YOUR GOAL: Please return the records below exactly as they stand, with the pictures removed.

Dataset excerpts:
- Opening Delimiter -
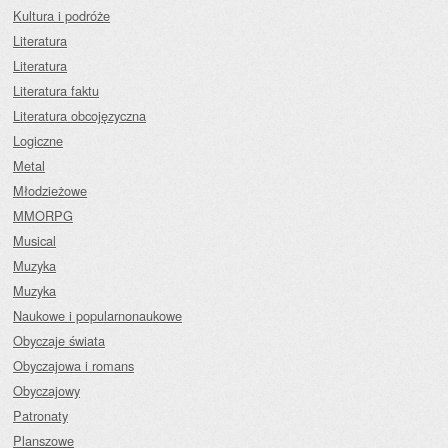
Kultura i podróże
Literatura
Literatura
Literatura faktu
Literatura obcojęzyczna
Logiczne
Metal
Młodzieżowe
MMORPG
Musical
Muzyka
Muzyka
Naukowe i popularnonaukowe
Obyczaje świata
Obyczajowa i romans
Obyczajowy
Patronaty
Planszowe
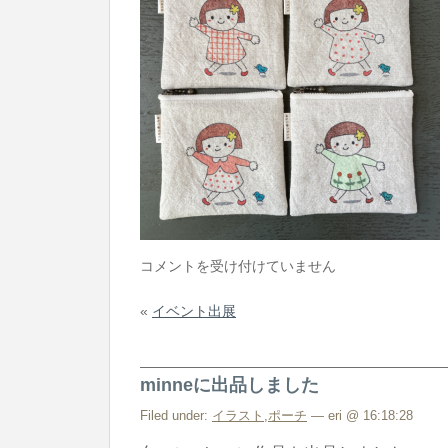
イ
コメントを受け付けていません
ラ
«
イベント出展
ス
ト
ミ
minneに出品しました
ニ
ポ
Filed under:
イラスト
,
ポーチ
— eri @ 16:18:28
ー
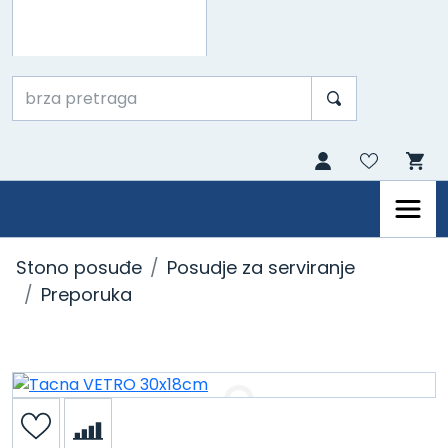
Stono posuđe
Posudje za serviranje
Preporuka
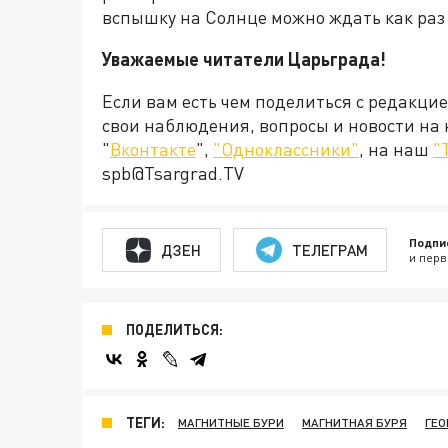
вспышку на Солнце можно ждать как раз 
Уважаемые читатели Царьграда!
Если вам есть чем поделиться с редакци
свои наблюдения, вопросы и новости на
"
Вконтакте
",
"Одноклассники"
, на наш
"
spb@Tsargrad.TV
Подпи
ДЗЕН
ТЕЛЕГРАМ
и перв
ПОДЕЛИТЬСЯ:
ТЕГИ:
МАГНИТНЫЕ БУРИ
МАГНИТНАЯ БУРЯ
ГЕО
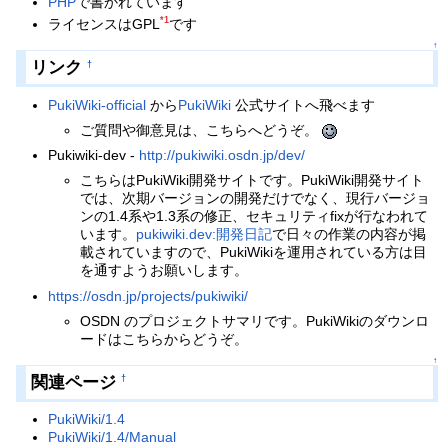
PHP
で書かれています
*1
ライセンスはGPL
です
↑
リンク
†
PukiWiki-official
から
PukiWiki
公式サイトへ飛べます
ご質問や御意見は、こちらへどうぞ。
Pukiwiki-dev -
http://pukiwiki.osdn.jp/dev/
こちらはPukiWiki開発サイトです。PukiWiki開発サイト
では、次期バージョンの開発だけでなく、現行バージョ
ンの1.4系や1.3系の修正、セキュリティfixが行なわれて
います。
pukiwiki.dev:開発日記
で日々の作業の内容が掲
載されていますので、PukiWikiを運用されている方は目
を通すようお願いします。
https://osdn.jp/projects/pukiwiki/
OSDN のプロジェクトサマリです。PukiWikiのダウンロ
ードはこちらからどうぞ。
↑
関連ページ
†
PukiWiki/1.4
PukiWiki/1.4/Manual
- Closing Delimiter -
ANSWER TO THE PROBLEM:
Kultura i podróże
Literatura
Literatura
Literatura faktu
Literatura obcojęzyczna
Logiczne
Metal
Młodzieżowe
MMORPG
Musical
Muzyka
Muzyka
Naukowe i popularnonaukowe
Obyczaje świata
Obyczajowa i romans
Obyczajowy
Patronaty
Planszowe
イ
コメントを受け付けていません
ラ
«
イベント出展
ス
ト
ミ
minneに出品しました
ニ
ポ
Filed under:
イラスト
,
ポーチ
— eri @ 16:18:28
ー
Stono posuđe
Posudje za serviranje
Preporuka
вспышку на Солнце можно ждать как раз 
Уважаемые читатели Царьграда!
Если вам есть чем поделиться с редакци
свои наблюдения, вопросы и новости на
"
Вконтакте
",
"Одноклассники"
, на наш
"
spb@Tsargrad.TV
Подпи
ДЗЕН
ТЕЛЕГРАМ
и перв
ПОДЕЛИТЬСЯ:
ТЕГИ:
МАГНИТНЫЕ БУРИ
МАГНИТНАЯ БУРЯ
ГЕО
PHP
で書かれています
*1
ライセンスはGPL
です
↑
リンク
†
PukiWiki-official
から
PukiWiki
公式サイトへ飛べます
ご質問や御意見は、こちらへどうぞ。
Pukiwiki-dev -
http://pukiwiki.osdn.jp/dev/
こちらはPukiWiki開発サイトです。PukiWiki開発サイト
では、次期バージョンの開発だけでなく、現行バージョ
ンの1.4系や1.3系の修正、セキュリティfixが行なわれて
います。
pukiwiki.dev:開発日記
で日々の作業の内容が掲
載されていますので、PukiWikiを運用されている方は目
を通すようお願いします。
https://osdn.jp/projects/pukiwiki/
OSDN のプロジェクトサマリです。PukiWikiのダウンロ
ードはこちらからどうぞ。
↑
関連ページ
†
PukiWiki/1.4
PukiWiki/1.4/Manual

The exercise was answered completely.